Short-answer chart tasks:
============

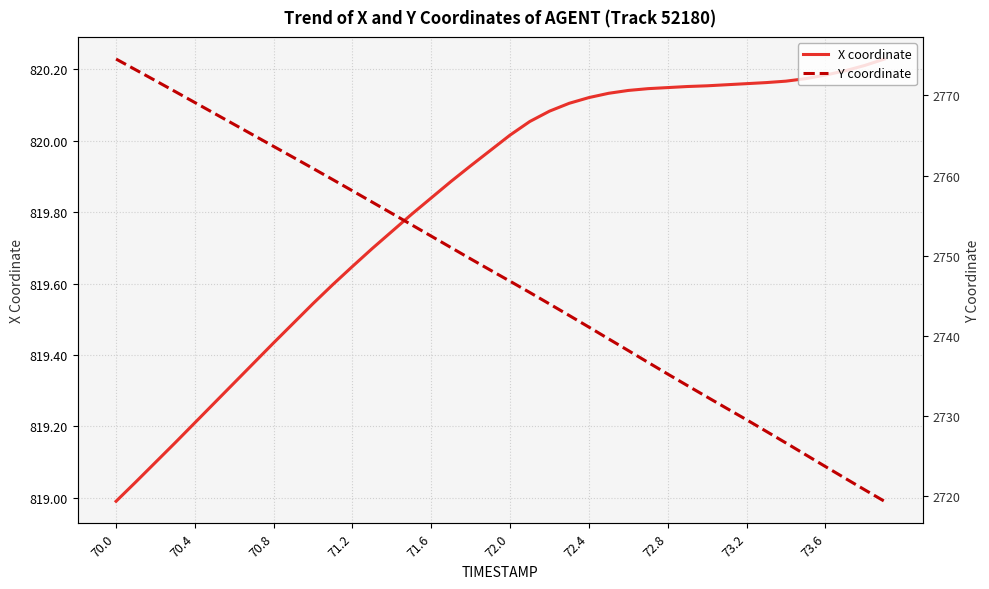

Between 29 and 30, which series saw the biggest shift?

Y coordinate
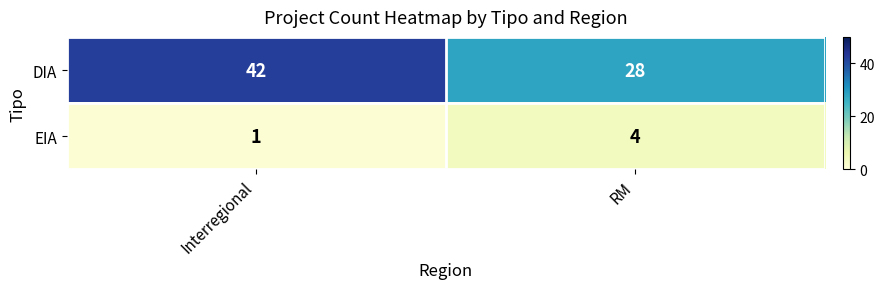

What is the sum of all DIA values?

70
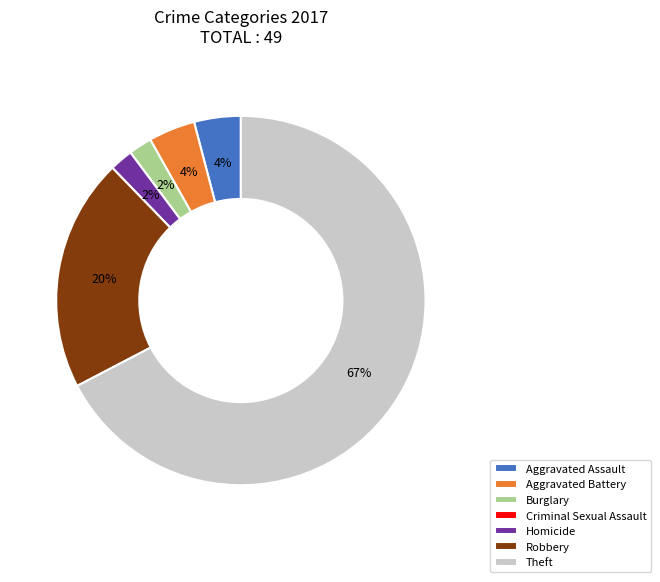

Is the sum of Theft and Burglary greater than half?

Yes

============

ASSIGNED TASK: Report each line from the rows above that contains the word "series", copying every such line in full.

RESPONSE AREA:
Between 29 and 30, which series saw the biggest shift?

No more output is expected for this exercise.